Data to process below:

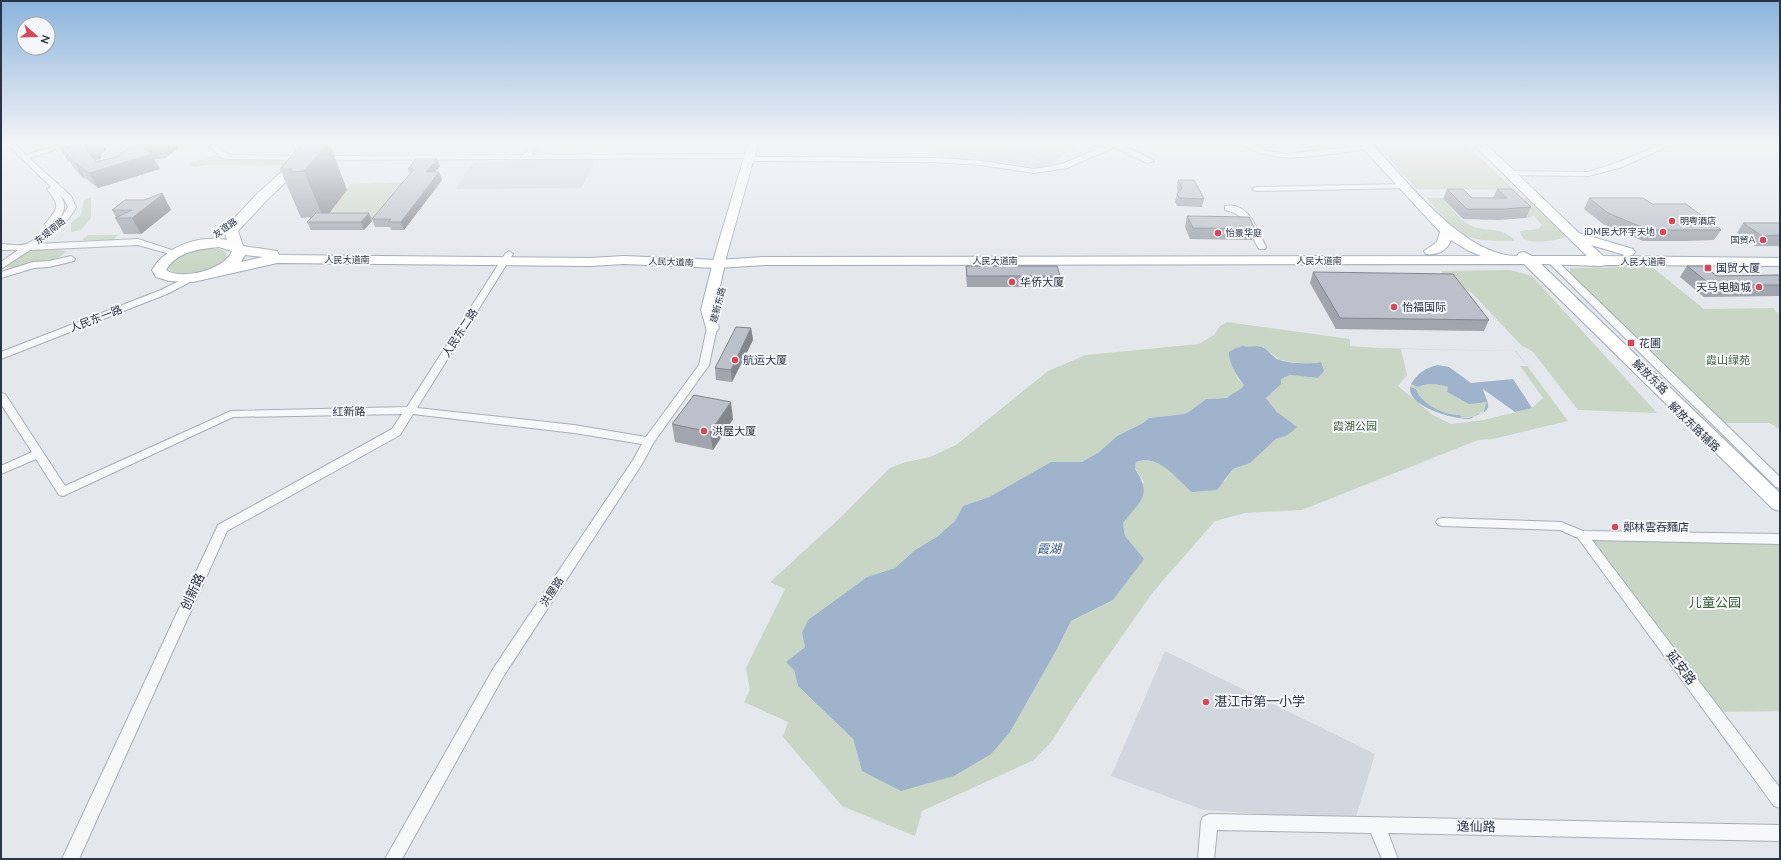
<svg xmlns="http://www.w3.org/2000/svg" width="1781" height="860" font-family="'Nunito Sans','Noto Sans SC',sans-serif">
<rect width="100%" height="100%" fill="#e4e7ec"/>
<!-- built -->
<g fill="#d2d6de">
<polygon points="939,144 1078,144 1043,170 932,155"/>
<polygon points="595,159 582,188 456,189 474,162"/>
<polygon points="1165,651 1375,754 1355,820 1204,810 1111,776"/>
</g>
<!-- green -->
<g fill="#c9d6c5" fill-rule="evenodd">
<polygon points="170,144 137,157 144,159 109,172 102,169 96,164 98,158 116,145 133,147"/>
<polygon points="972,144 1052,144 1033,158 970,146"/>
<polygon points="1375,144 1466,144 1514,190 1416,189"/>
<polygon points="217,154 238,159 290,161 287,166 205,165 193,167 190,163"/>
<polygon points="408,182 381,220 313,221 351,184"/>
<polygon points="91,197 91,218 81,230 71,232 71,223 81,215 84,200"/>
<path d="M1426,198H1442C1449,205 1460,220 1468,224C1486,234 1496,224 1514,239V241C1498,241 1479,242 1464,235C1450,227 1438,210 1426,198Z"/>
<path d="M1506,198H1531L1566,236C1560,241 1531,244 1524,239C1522,237 1520,233 1520,231L1538,229L1542,225L1534,216L1526,218Z"/>
<polygon points="88,235 118,235 113,240 82,240"/>
<polygon points="30,247 67,251 46,267 37,268 1,267 1,264"/>
<path d="M206,249H220L226,252L227,258C218,270 181,282 169,269C169,255 195,251 206,249Z"/>
<polygon points="1652,267 1704,309 1773,308 1780,315 1780,429 1769,423 1720,423 1570,275 1570,268"/>
<polygon points="1510,270 1532,276 1657,413 1578,410 1533,352 1521,345 1472,293 1462,286 1451,285 1441,271"/>
<path d="M1227,322L1350,339V346L1380,348L1516,351L1568,421L1493,439L1478,440L1302,510L1245,513L1215,521L1153,592L1094,676L1051,742L1034,760L922,811L915,836L842,806L783,737L788,722L744,702L750,690L746,668L785,589L770,582L840,518L890,468L906,462L930,457L956,445L1048,371L1086,355L1199,344L1214,335L1220,326ZM1243,346L1252,348L1263,347L1280,360L1313,365L1320,363L1318,378L1290,375L1281,379L1266,398L1277,412L1296,427L1288,435L1276,439L1250,463L1233,469L1225,481L1192,492C1176,479 1159,453 1136,462L1135,468L1144,482L1123,523L1125,536L1113,600L1071,621L1056,651L1010,732L862,771L853,739L798,686L794,670L796,654L805,647L802,633L808,620L867,577L895,568L915,550L938,536L955,521L963,506L989,497L1051,462H1082L1099,452L1117,436L1143,423L1149,418L1184,414L1190,411L1206,399L1227,398C1233,392 1239,392 1244,385L1238,379L1229,356ZM1401,349L1515,351L1527,366H1520L1543,398L1532,408L1484,420L1451,424L1433,415L1398,386L1407,375Z"/>
<path d="M1411,384L1418,387C1428,382 1438,384 1449,387L1447,392L1461,400L1487,402C1486,414 1473,418 1462,418L1460,415C1444,415 1422,405 1416,389L1410,387Z"/>
<polygon points="1582,535 1780,539 1780,711 1714,712"/>
</g>
<!-- water -->
<g fill="#9fb4cc">
<path d="M1243,346C1250,348 1256,345 1262,347C1267,349 1272,356 1277,359C1284,363 1313,365 1321,362L1324,371L1318,378L1290,375L1281,379V384L1266,398L1277,412L1297,427L1288,435L1276,439L1250,463L1233,469L1217,490L1192,492C1176,479 1159,453 1136,462L1135,469C1153,496 1140,501 1123,523L1125,536L1144,559L1113,600L1071,621L1056,651L1010,732L991,754L954,776L901,791L862,771L853,739L798,686L794,670L786,662L805,647L802,633L808,620L867,577L895,568L915,550L938,536L955,521L963,506L989,497L1051,462H1082L1099,452L1117,436L1143,423L1149,418L1184,414L1190,411L1206,399L1227,398C1233,392 1239,392 1244,385C1237,377 1228,362 1229,352L1236,348Z"/>
<path d="M1438,365L1449,367L1471,383L1513,379L1532,408L1515,412L1483,389C1484,395 1489,401 1488,407C1486,413 1482,413 1476,415C1473,417 1472,419 1468,419C1453,419 1407,407 1410,387L1416,389C1422,405 1444,415 1460,415L1462,418H1469L1483,413L1487,402L1469,404L1447,392L1448,387C1438,384 1428,382 1418,387L1411,384C1417,374 1426,367 1438,365Z"/>
</g>
<g fill="none" stroke-linecap="round" stroke-linejoin="round">
<defs>
<g id="street">
<path d="M7,144H15L26,155L61,144H74L29,158L71,196L76,207C67,225 52,233 37,244L138,239L181,253L177,256L138,245L30,250L1,269V262L18,250H1V244C8,244 20,247 26,244C39,239 62,219 68,207L64,199L60,195C69,208 62,216 52,226H46L45,224C58,208 61,207 47,189L51,187Z"/>
<path d="M207,144C219,144 221,153 232,155L304,156L308,158L304,160L232,159L222,158Z"/>
<polygon points="531,144 538,144 531,155 754,154 757,157 934,158 981,161 1034,169 1062,164 1109,144 1121,144 1154,161 1147,163 1115,147 1067,168 1034,173 981,165 934,162 754,161 751,158 321,160 317,158 321,156 524,155"/>
<path d="M1243,144H1253L1264,150L1285,154L1367,145L1371,147L1367,149C1331,153 1273,168 1243,144Z"/>
<polygon points="1663,144 1673,144 1622,167 1589,176 1509,175 1505,173 1509,171 1589,172 1616,163"/>
<polygon points="1404,184 1408,186 1407,188 1256,191 1252,189 1256,187"/>
<path d="M1225,206C1249,201 1258,231 1266,247L1265,249H1259C1247,230 1250,216 1225,210Z"/>
<polygon points="509,251 513,254 417,408 574,425 646,437 699,365 707,328 712,325 717,328 709,365 654,442 642,464 503,677 402,859 385,859 493,669 633,460 642,444 574,433 413,414 400,435 227,531 79,859 62,859 218,525 392,429 402,414 233,417 63,496 59,495 36,459 1,474 1,466 32,452 1,404 1,393 5,394 65,486 231,411 407,407 505,254"/>
<polygon points="71,256 75,259 74,261 49,267 34,268 1,278 1,272 33,262 49,261"/>
<polygon points="1551,257 1554,258 1780,477 1780,488 1776,487 1548,262 1547,260"/>
<polygon points="189,276 192,277 192,281 167,294 1,359 1,352 161,290"/>
<polygon points="1442,518 1561,522 1583,531 1780,534 1780,544 1592,540 1780,788 1780,808 1774,806 1578,538 1560,530 1442,526 1438,525 1436,522 1438,519"/>
<polygon points="1209,814 1780,825 1780,841 1388,833 1398,859 1382,859 1371,833 1217,830 1214,859 1198,859 1201,822 1203,817"/>
</g>
<polygon id="secondary" points="748,144 758,144 727,254 715,310 719,328 717,331 707,331 701,310 715,254"/>
<path id="primary" d="M312,144H325L267,200L238,231L243,246L277,251L279,255L590,258L624,256L718,260L765,257L1481,256L1467,250L1451,240C1448,250 1436,256 1426,254L1424,251L1437,242L1440,232L1359,144H1372C1407,181 1464,256 1517,256L1519,253L1524,252L1532,256H1587L1473,144H1486L1579,233L1633,249L1635,252L1633,255L1628,256L1591,245L1603,256L1780,258V266L1606,265L1601,266L1541,264L1780,493V511L1773,509L1524,264L765,265L718,268L624,264L590,266L277,263L193,282L169,281L156,277L152,270C166,246 199,235 227,240L224,230L226,227L257,194ZM219,247L232,251C226,269 182,281 166,270C177,251 200,249 219,247ZM245,255L263,257L241,262Z"/>
</defs>
<!-- street casing -->
<use href="#street" stroke="#a9aeb7" stroke-width="2"/>
<!-- secondary casing -->
<use href="#secondary" stroke="#a9aeb7" stroke-width="2"/>
<!-- primary casing -->
<use href="#primary" stroke="#a3abb8" stroke-width="2"/>
<!-- street -->
<use href="#street" fill="#f7f8fa" fill-rule="evenodd"/>
<!-- secondary -->
<use href="#secondary" fill="#fff" fill-rule="evenodd"/>
<!-- primary -->
<use href="#primary" fill="#fff" fill-rule="evenodd"/>
</g>
<!-- wall -->
<g fill="#a1a5ae">
<polygon points="62,144 103,144 106,150 101,154 101,159 95,160 96,162 117,157 132,144 176,144 178,147 166,158 154,159 160,169 98,188 85,178 83,178 73,167 70,161 68,161 59,147"/>
<polygon points="302,144 347,190 329,213 369,213 372,221 364,230 311,230 307,222 310,219 310,217 301,218 280,169"/>
<polygon points="440,166 435,172 439,172 442,180 404,230 391,230 390,227 375,227 372,219 410,174 408,169"/>
<polygon points="1178,180 1204,199 1202,207 1177,206 1175,202 1177,194 1178,192 1177,188"/>
<polygon points="1447,189 1472,198 1493,198 1497,189 1531,207 1526,218 1499,220 1463,219 1443,199"/>
<polygon points="1589,198 1652,204 1721,230 1714,240 1686,241 1643,241 1603,224 1584,209"/>
<polygon points="112,210 171,210 141,234 124,234 115,218 116,217"/>
<polygon points="1187,216 1255,229 1252,240 1190,239 1185,227"/>
<polygon points="1743,223 1780,223 1780,246 1755,246 1737,233"/>
<polygon points="966,266 1060,276 1059,287 967,287 966,277"/>
<polygon points="1687,266 1717,276 1780,275 1780,296 1704,297 1680,277"/>
<polygon points="1313,272 1489,320 1484,331 1336,329 1310,283"/>
<polygon points="751,328 753,340 732,382 716,380 715,368"/>
<polygon points="733,419 713,450 675,442 672,424"/>
</g>
<!-- shaded-wall -->
<g fill="#83868d">
<polygon points="92,144 103,144 106,150 101,154 101,159 92,161 84,146"/>
<polygon points="142,144 176,144 178,147 166,158 154,159 160,169 98,188 89,173 139,145"/>
<polygon points="327,144 330,144 347,190 324,220 304,171"/>
<polygon points="437,159 440,166 429,180 426,172"/>
<polygon points="75,163 76,163 85,178 83,178"/>
<polygon points="439,172 442,180 404,230 401,222"/>
<polygon points="163,194 171,210 141,234 132,218"/>
<polygon points="369,213 372,221 364,230 361,222"/>
<polygon points="751,328 753,340 732,382 731,370"/>
<polygon points="731,402 733,419 713,450 710,432"/>
</g>
<!-- building -->
<g fill="#bbc0ca" stroke="#83868d">
<polygon points="62,144 92,144 84,146 96,162 117,157 133,144 142,144 139,145 152,154 89,173 76,163 75,163 65,152 72,146 59,147"/>
<polygon points="302,144 327,144 304,171 291,172 293,169 280,169"/>
<polygon points="416,159 437,159 426,172 439,172 401,222 388,222 391,219 372,219 414,169 408,169"/>
<polygon points="1178,180 1194,180 1204,199 1179,198 1177,194 1182,188"/>
<polygon points="1447,189 1463,189 1472,198 1507,198 1497,189 1512,189 1531,207 1503,209 1467,209"/>
<polygon points="162,193 163,194 132,218 115,218 132,210 112,210 125,200 144,200"/>
<polygon points="1589,198 1643,198 1652,204 1686,204 1721,230 1649,230 1608,213"/>
<polygon points="316,213 369,213 361,222 307,222"/>
<polygon points="1187,216 1249,217 1255,229 1193,228"/>
<polygon points="1743,223 1780,223 1780,235 1762,236"/>
<polygon points="966,266 1057,266 1060,276 967,276"/>
<polygon points="1687,266 1704,266 1717,276 1780,275 1780,285 1711,285"/>
<polygon points="1313,272 1453,274 1489,320 1340,318"/>
<polygon points="736,327 751,328 731,370 715,368"/>
<polygon points="694,395 731,402 710,432 672,424"/>
</g>
<!-- sky -->
<linearGradient id="sky" x2="0" y2="1"><stop stop-color="#8bb4dd"/><stop offset="0.54" stop-color="#f3f4f6"/><stop offset="1" stop-color="#f3f4f6" stop-opacity="0"/></linearGradient>
<rect width="1781" height="265" fill="url(#sky)"/>
<!-- markers -->
<g fill="#d1495b" stroke="#f4f6f9" stroke-width="1.5">
<circle cx="1672" cy="221" r="4"/>
<circle cx="1663" cy="232" r="4"/>
<circle cx="1218" cy="233" r="4"/>
<circle cx="1763" cy="240" r="4"/>
<rect x="1704" y="264" width="8" height="8" rx="2"/>
<circle cx="1012" cy="282" r="4"/>
<circle cx="1759" cy="287" r="4"/>
<circle cx="1394" cy="307" r="4"/>
<rect x="1627" y="339" width="8" height="8" rx="2"/>
<circle cx="735" cy="360" r="4"/>
<circle cx="704" cy="431" r="4"/>
<circle cx="1615" cy="527" r="4"/>
<circle cx="1206" cy="702" r="4"/>
</g>
<g text-anchor="middle" dominant-baseline="central" stroke-width="4" stroke-linejoin="round" paint-order="stroke">
<!-- far-poi labels -->
<g font-size="9" fill="#2b3445" stroke="#f4f6f9" text-anchor="start">
<text x="1680" y="221">明粤酒店</text>
<text x="1655" y="232" text-anchor="end">iDM民大环宇天地</text>
<text x="1226" y="233">怡景华庭</text>
<text x="1755" y="240" text-anchor="end">国贸A</text>
</g>
<!-- far-street labels -->
<g font-size="9" fill="#2b3445" stroke="#f4f6f9">
<text transform="translate(225 228) rotate(-35)">友谊路</text>
<text transform="translate(50 231) rotate(-39)">东堤南路</text>
<text x="347" y="260">人民大道南</text>
<text x="995" y="261">人民大道南</text>
<text x="1319" y="261">人民大道南</text>
<text transform="translate(671 262) rotate(2)">人民大道南</text>
<text x="1643" y="262">人民大道南</text>
<text transform="translate(718 305) rotate(-75)">建新东路</text>
</g>
<!-- poi labels -->
<g font-size="11" fill="#2b3445" stroke="#f4f6f9" text-anchor="start">
<text x="1716" y="268">国贸大厦</text>
<text x="1020" y="282">华侨大厦</text>
<text x="1751" y="287" text-anchor="end">天马电脑城</text>
<text x="1402" y="307">怡福国际</text>
<text x="1639" y="343">花圃</text>
<text x="743" y="360">航运大厦</text>
<text x="712" y="431">洪屋大厦</text>
<text x="1623" y="527">鄭林雲吞麵店</text>
</g>
<!-- street labels -->
<g font-size="11" fill="#2b3445" stroke="#f4f6f9">
<text transform="translate(96 319) rotate(-21)">人民东一路</text>
<text transform="translate(460 333) rotate(-57)">人民东二路</text>
<text transform="translate(1650 377) rotate(44)">解放东路</text>
<text transform="translate(349 412) rotate(-1)">红新路</text>
<text transform="translate(1694 427) rotate(44)">解放东路辅路</text>
<text transform="translate(552 592) rotate(-57)">洪屋路</text>
</g>
<!-- park labels -->
<g font-size="11" fill="#3f6138" stroke="#f4f6f9">
<text x="1728" y="360">霞山绿苑</text>
<text x="1355" y="426">霞湖公园</text>
</g>
<!-- water labels -->
<g font-size="12" font-style="italic" fill="#34527a" stroke="#f4f6f9">
<text x="1049" y="549">霞湖</text>
</g>
<!-- near-street labels -->
<g font-size="13" fill="#2b3445" stroke="#f4f6f9">
<text transform="translate(193 592) rotate(-65)">创新路</text>
<text transform="translate(1681 668) rotate(53)">延安路</text>
<text transform="translate(1476 827) rotate(1)">逸仙路</text>
</g>
<!-- near-park labels -->
<g font-size="13" fill="#3f6138" stroke="#f4f6f9">
<text x="1715" y="603">儿童公园</text>
</g>
<!-- near-poi labels -->
<g font-size="13" fill="#2b3445" stroke="#f4f6f9" text-anchor="start">
<text x="1214" y="702">湛江市第一小学</text>
</g>
</g>
<!-- border -->
<rect width="1781" height="860" fill="none" stroke="#2b3445" stroke-width="4"/>
<!-- north arrow -->
<g transform="translate(36 36) rotate(110)"><circle r="19" fill="#f4f6f9" stroke="#a4a8b1"/>
<path d="M0-3L7 15L0 10L-7 15Z" fill="#d1495b"/>
<text y="-6" font-size="11" font-weight="bold" text-anchor="middle" fill="#2b3445">N</text>
</g>
</svg>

End of Data to process.

Task to carry out - Wherever the string "casing" appears in the entries, copy that line.

Solution to this task -
<!-- street casing -->
<!-- secondary casing -->
<!-- primary casing -->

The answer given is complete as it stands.